Consider the following MWE in a text mining exercise, using R{tm}:
Toyota has several SUV models in the US.models<-c("highlander","land cruiser","rav4","sequoia","4runner")
. The general media refers to these not as "toyota rav4" (corpus already transformed to lower case) but as "rav4". To get a single column of toyota suvs in a DocumentTermMatrix, i need to convert all these brands into one generic "toyota_suv". What I am doing now is to repeat mycorpus<-tm_map(mycorpus, gsub, pattern="rav4", replacement="toyota_suv")
for length(models). A hack would be to set up model_names<-rep("toyota_suv",length(models))
and get on with life. How can I set up a dictionary with many-to-one mapping, so that all models
are replaced with 'toyota_suv' in one expression? Many thanks.
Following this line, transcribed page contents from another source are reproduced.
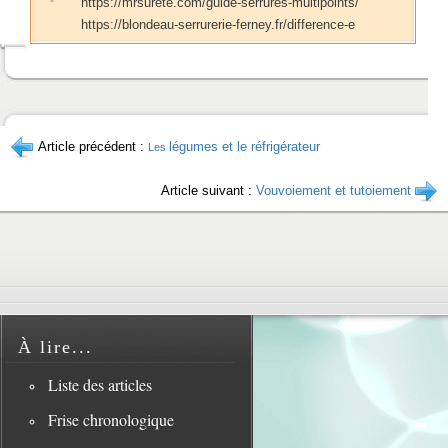
https://mrsurete.com/guide-serrures-multipoints/
https://blondeau-serrurerie-ferney.fr/difference-e
Article précédent :
légumes et le réfrigérateur
Les
Article suivant :
Vouvoiement et tutoiement
À lire...
Liste des articles
Frise chronologique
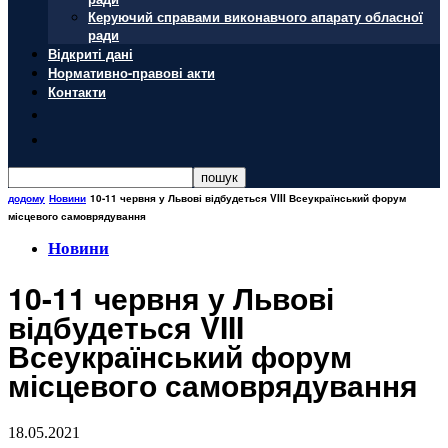
Керуючий справами виконавчого апарату обласної
ради
Відкриті дані
Нормативно-правові акти
Контакти
додому
Новини
10-11 червня у Львові відбудеться VIII Всеукраїнський форум
місцевого самоврядування
Новини
10-11 червня у Львові
відбудеться VIII
Всеукраїнський форум
місцевого самоврядування
18.05.2021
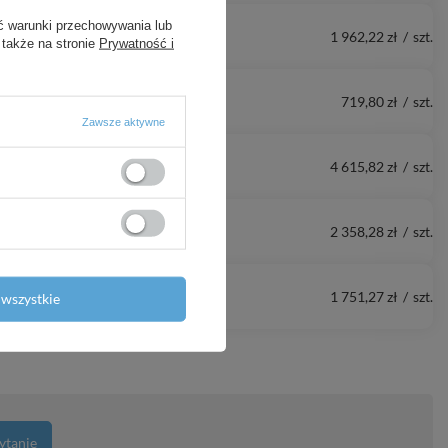
ć warunki przechowywania lub
1 962,22 zł
/
szt.
 także na stronie
Prywatność i
719,80 zł
/
szt.
Zawsze aktywne
4 615,82 zł
/
szt.
2 358,28 zł
/
szt.
1 751,27 zł
/
szt.
wszystkie
ytanie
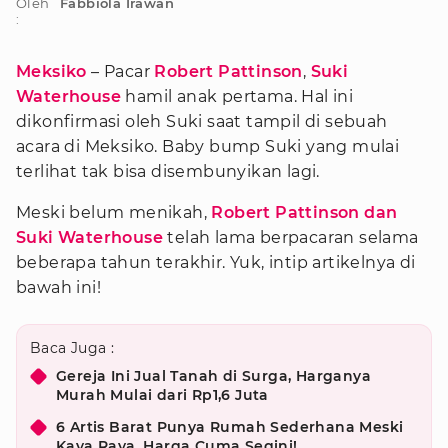
Oleh
Fabbiola Irawan
:
Meksiko
– Pacar
Robert Pattinson
,
Suki
Waterhouse
hamil anak pertama. Hal ini
dikonfirmasi oleh Suki saat tampil di sebuah
acara di Meksiko. Baby bump Suki yang mulai
terlihat tak bisa disembunyikan lagi.
Meski belum menikah,
Robert Pattinson dan
Suki Waterhouse
telah lama berpacaran selama
beberapa tahun terakhir. Yuk, intip artikelnya di
bawah ini!
Baca Juga :
Gereja Ini Jual Tanah di Surga, Harganya
Murah Mulai dari Rp1,6 Juta
6 Artis Barat Punya Rumah Sederhana Meski
Kaya Raya, Harga Cuma Segini!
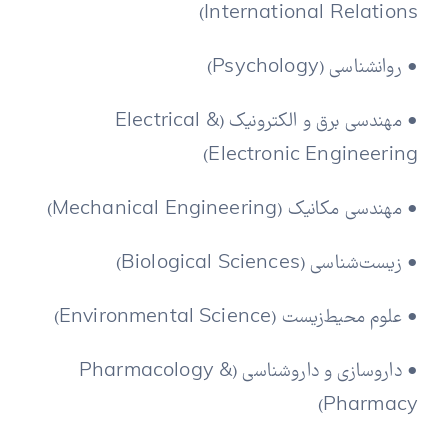
International Relations)
• روانشناسی (Psychology)
• مهندسی برق و الکترونیک (Electrical &
Electronic Engineering)
• مهندسی مکانیک (Mechanical Engineering)
• زیست‌شناسی (Biological Sciences)
• علوم محیط‌زیست (Environmental Science)
• داروسازی و داروشناسی (Pharmacology &
Pharmacy)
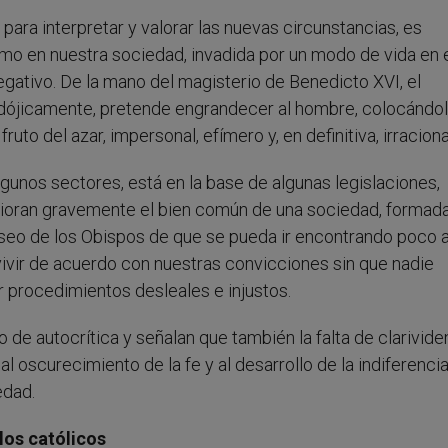
 para interpretar y valorar las nuevas circunstancias, es
ismo en nuestra sociedad, invadida por un modo de vida en 
gativo. De la mano del magisterio de Benedicto XVI, el
adójicamente, pretende engrandecer al hombre, colocándol
uto del azar, impersonal, efímero y, en definitiva, irraciona
lgunos sectores, está en la base de algunas legislaciones,
ioran gravemente el bien común de una sociedad, formad
deseo de los Obispos de que se pueda ir encontrando poco 
ivir de acuerdo con nuestras convicciones sin que nadie
r procedimientos desleales e injustos.
o de autocrítica y señalan que también la falta de clarivide
al oscurecimiento de la fe y al desarrollo de la indiferencia
edad.
 los católicos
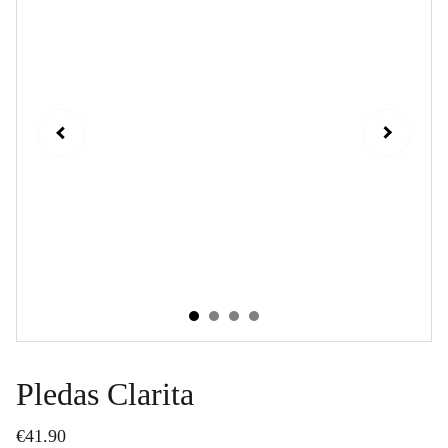
Pledas Clarita
€41.90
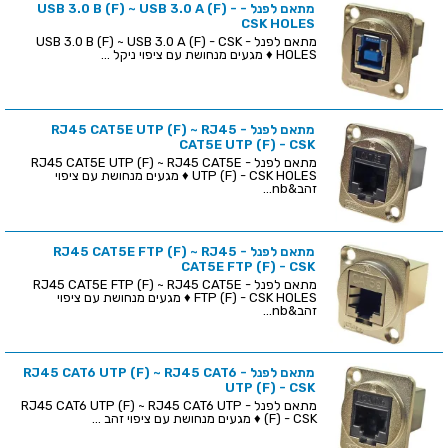
מתאם לפנל - USB 3.0 B (F) ~ USB 3.0 A (F) -
CSK HOLES
מתאם לפנל - USB 3.0 B (F) ~ USB 3.0 A (F) - CSK
HOLES ♦ מגעים מנחושת עם ציפוי ניקל ...
מתאם לפנל - RJ45 CAT5E UTP (F) ~ RJ45
CAT5E UTP (F) - CSK
מתאם לפנל - RJ45 CAT5E UTP (F) ~ RJ45 CAT5E
UTP (F) - CSK HOLES ♦ מגעים מנחושת עם ציפוי
זהב&nb...
מתאם לפנל - RJ45 CAT5E FTP (F) ~ RJ45
CAT5E FTP (F) - CSK
מתאם לפנל - RJ45 CAT5E FTP (F) ~ RJ45 CAT5E
FTP (F) - CSK HOLES ♦ מגעים מנחושת עם ציפוי
זהב&nb...
מתאם לפנל - RJ45 CAT6 UTP (F) ~ RJ45 CAT6
UTP (F) - CSK
מתאם לפנל - RJ45 CAT6 UTP (F) ~ RJ45 CAT6 UTP
(F) - CSK ♦ מגעים מנחושת עם ציפוי זהב ...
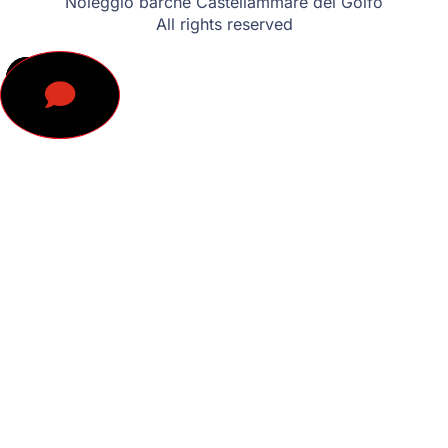
Noleggio barche Castellammare del Golfo
All rights reserved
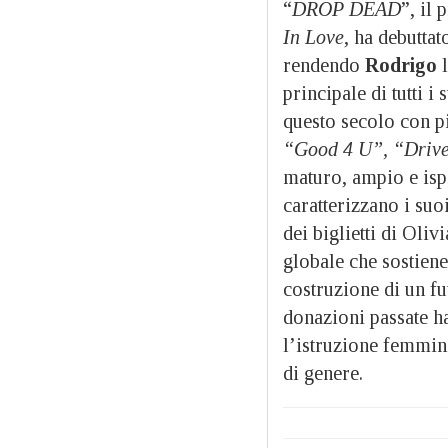
“
DROP DEAD
”, il
In Love
, ha debuttat
rendendo
Rodrigo
l
principale di tutti i
questo secolo con p
“Good 4 U”, “Drive
maturo, ampio e ispi
caratterizzano i suo
dei biglietti di Oli
globale che sostiene
costruzione di un fu
donazioni passate 
l’istruzione femminil
di genere.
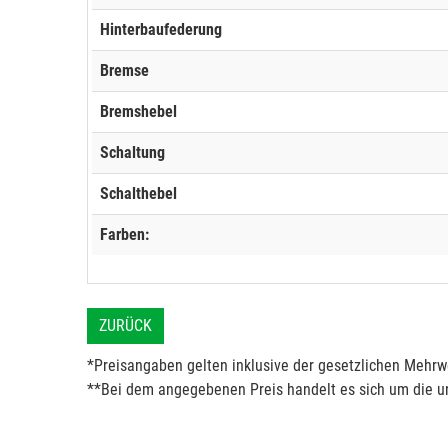
Hinterbaufederung
Bremse
Bremshebel
Schaltung
Schalthebel
Farben:
ZURÜCK
*Preisangaben gelten inklusive der gesetzlichen Mehrwe
**Bei dem angegebenen Preis handelt es sich um die un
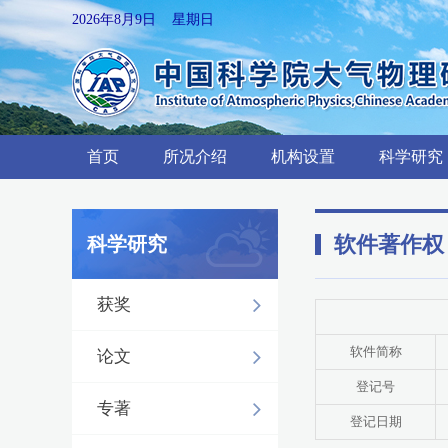
2026年8月9日 星期日
首页
所况介绍
机构设置
科学研究
软件著作权
科学研究
获奖
软件简称
论文
登记号
专著
登记日期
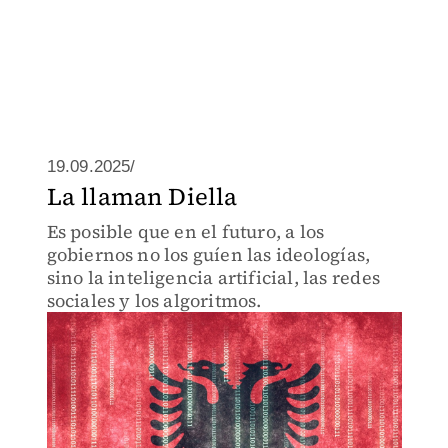
19.09.2025/
La llaman Diella
Es posible que en el futuro, a los
gobiernos no los guíen las ideologías,
sino la inteligencia artificial, las redes
sociales y los algoritmos.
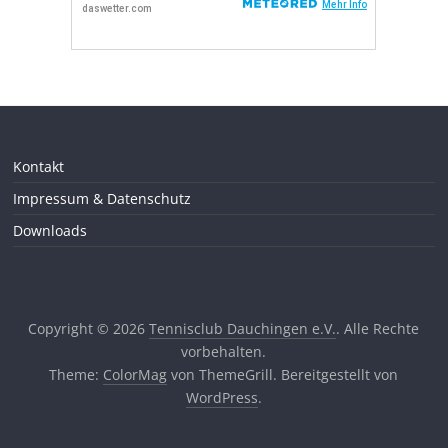
Kontakt
Impressum & Datenschutz
Downloads
Copyright © 2026
Tennisclub Dauchingen e.V.
. Alle Rechte
vorbehalten.
Theme:
ColorMag
von ThemeGrill. Bereitgestellt von
WordPress
.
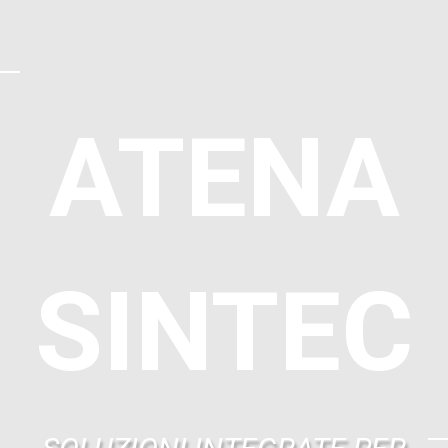
ATENA
SINTEC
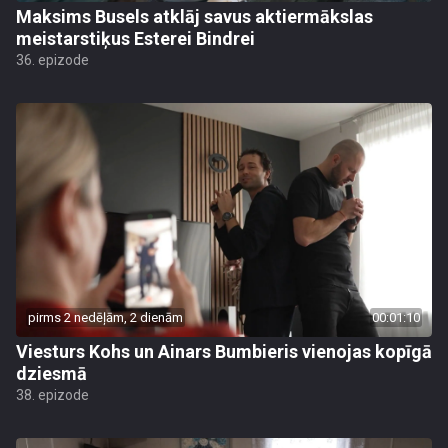
Maksims Busels atklāj savus aktiermākslas
meistarstiķus Esterei Bindrei
36. epizode
pirms 2 nedēļām, 2 dienām
00:01:10
Viesturs Kohs un Ainars Bumbieris vienojas kopīgā
dziesmā
38. epizode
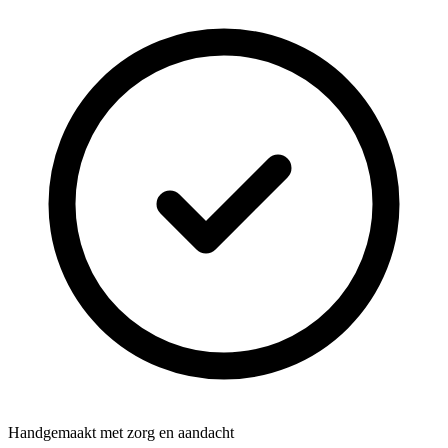
Handgemaakt met zorg en aandacht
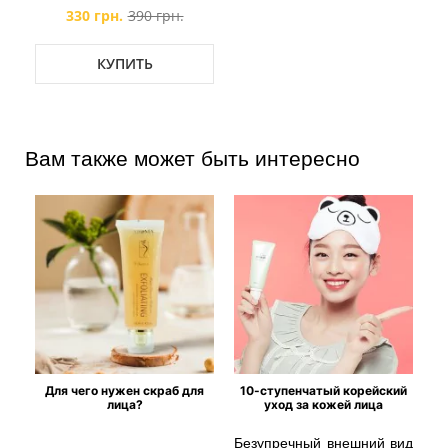
330 грн.
390 грн.
КУПИТЬ
Вам также может быть интересно
Для чего нужен скраб для
10-ступенчатый корейский
лица?
уход за кожей лица
Безупречный внешний вид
You can use a vectorized substitution function. The stringi
package offers such a function with the stri_replace_all
family of functions. Here, I'm using stri_replace_all_fixed
, but adjust case sensitivity and other options as needed.
library(tm)
library(stringi)
toyota_suvs <- c("highlander","land cruiser","rav4","sequoia","4runner")
tm_map(toyCorp, stri_replace_all_fixed,
pattern = toyota_suvs, replacement = "toyota_suv",
vectorize_all = FALSE)
data:
toyExample <- c("you don't know about the rav4, John Snow",
"the highlander is a great car",
"I want a land cruiser")
toyCorp <- Corpus(VectorSource(toyExample))